Tutorials in this Section

  • OS-SIM Tutorial - Complete guide to building a DMD-based SIM system

Key Components

Optical Components

  • 488nm laser (fiber-coupled)
  • 10× Plan Objective (NA = 0.25)
  • Tube lens (f = 100mm)
  • Projection lens (f = 200mm for direct setup)
  • Relay lenses (2× f = 50mm for 4f setup)
  • Dichroic mirror and emission filters
  • Spatial filter (for 4f configuration)

Electronics

  • DMD: DLP300S chip + DLPC1438 controller (from Anycubic Photon Ultra)
  • Controller: Raspberry Pi Zero 2
  • Interface: Custom bridge board (based on OpenMLA)
  • Power: 12V power supply

Mechanical

  • OpenUC2 cubes and mounting plates
  • Custom DMD mounting parts

How It Works

  1. Pattern Generation: DMD creates structured patterns (stripes)
  2. Projection: Pattern is imaged onto the sample
  3. Phase Shifting: Pattern shifts in 3 steps (0°, 120°, 240°)
  4. Image Acquisition: Camera captures one image per phase
  5. Reconstruction: Mathematical combination removes out-of-focus light

Safety Warning ⚠️

Laser Safety: This system uses a 488nm laser. Always wear appropriate safety goggles.

DMD Diffraction: The DMD acts as a grating, creating multiple diffraction orders.

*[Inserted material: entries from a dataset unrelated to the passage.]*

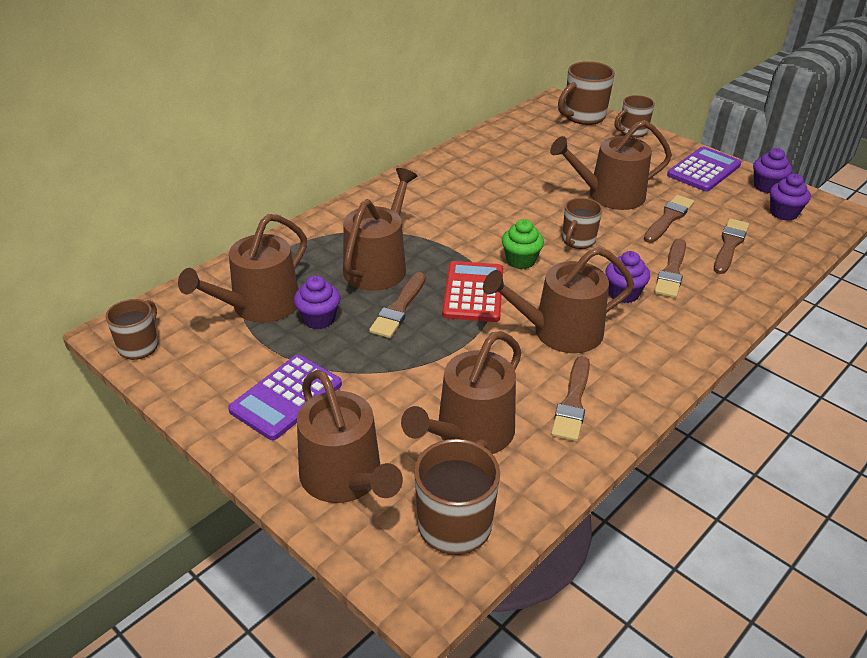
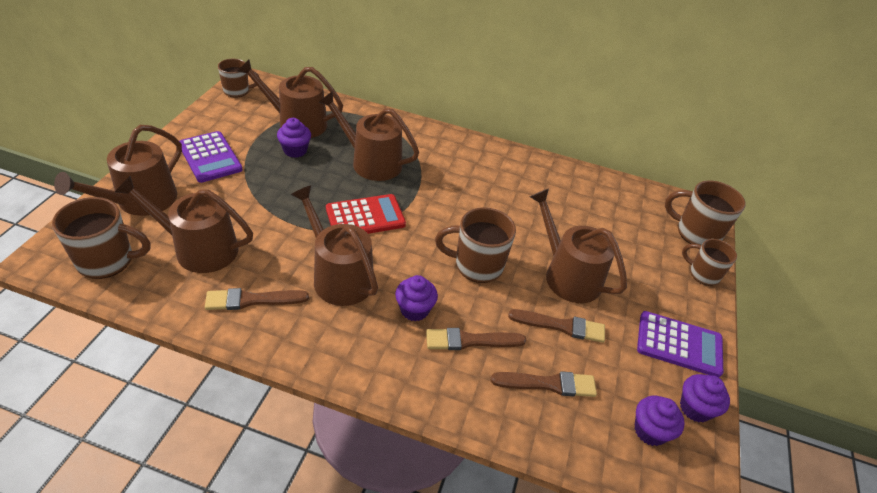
camera: 60 degrees right, 5 degrees up
(286, 397) = (210, 157): purple calculator -> purple calculator turned 135 degrees counterclockwise
(378, 265) = (371, 162): brown watering can -> brown watering can turned 150 degrees counterclockwise
(399, 308) = (325, 183): brown brush -> none
(520, 261) = (424, 235): green cupcake -> none
(578, 241) = (477, 265): brown mug -> brown mug, size x1.53

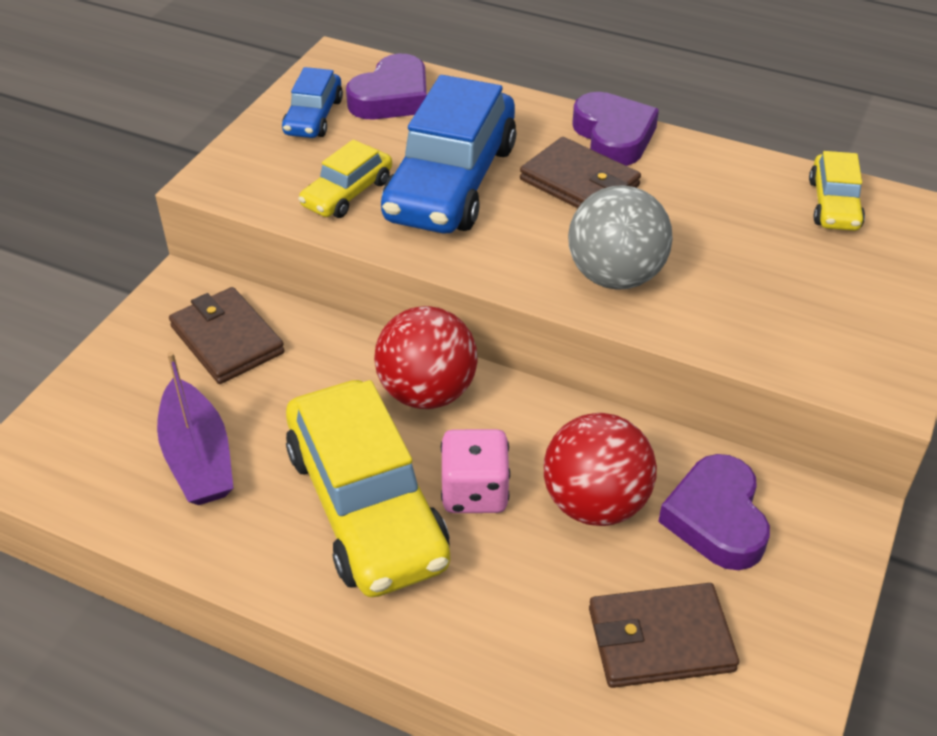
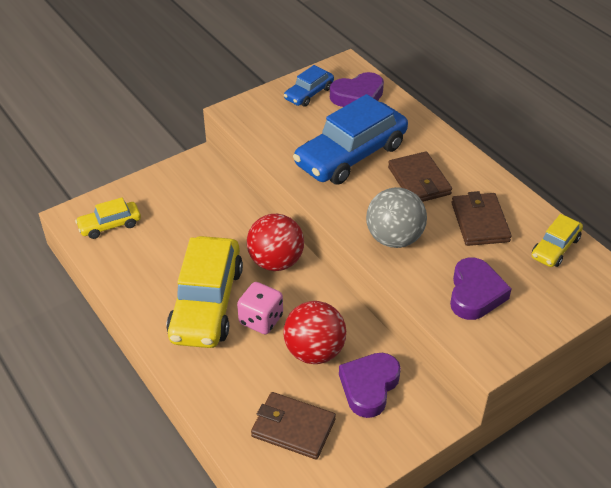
camera: 30 degrees right, 0 degrees up
(198, 457) = (149, 247): purple boat -> none
(227, 339) = (201, 196): brown wallet -> brown wallet (480, 222)
(347, 193) = (293, 142): yellow car -> yellow car (110, 225)
(613, 136) = (461, 161): purple heart -> purple heart (475, 294)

Ensure all stray beams are properly blocked to prevent eye exposure.

Key Advantages

  • No Mechanical Scanning: Purely electronic pattern switching
  • Low Cost: Uses harvested DMD from 3D printers
  • UC2 Integration: Works with existing UC2 fluorescence setups
  • True Optical Sectioning: Removes out-of-focus blur computationally
  • Fast Acquisition: Electronic pattern switching is rapid

Applications

  • Fluorescence microscopy with improved contrast
  • Thick sample imaging without confocal scanning
  • Live cell imaging with optical sectioning
  • Educational demonstrations of computational microscopy
  • Research into structured illumination techniques

Technical Capabilities

  • Optical sectioning without Z-scanning
  • Pattern frequency adjustable via DMD programming
  • Compatible with various fluorophores (488nm excitation)
  • Real-time or post-processing reconstruction
  • Integration with existing wide-field systems

Perfect for researchers and educators interested in advanced fluorescence microscopy techniques without the cost of commercial systems!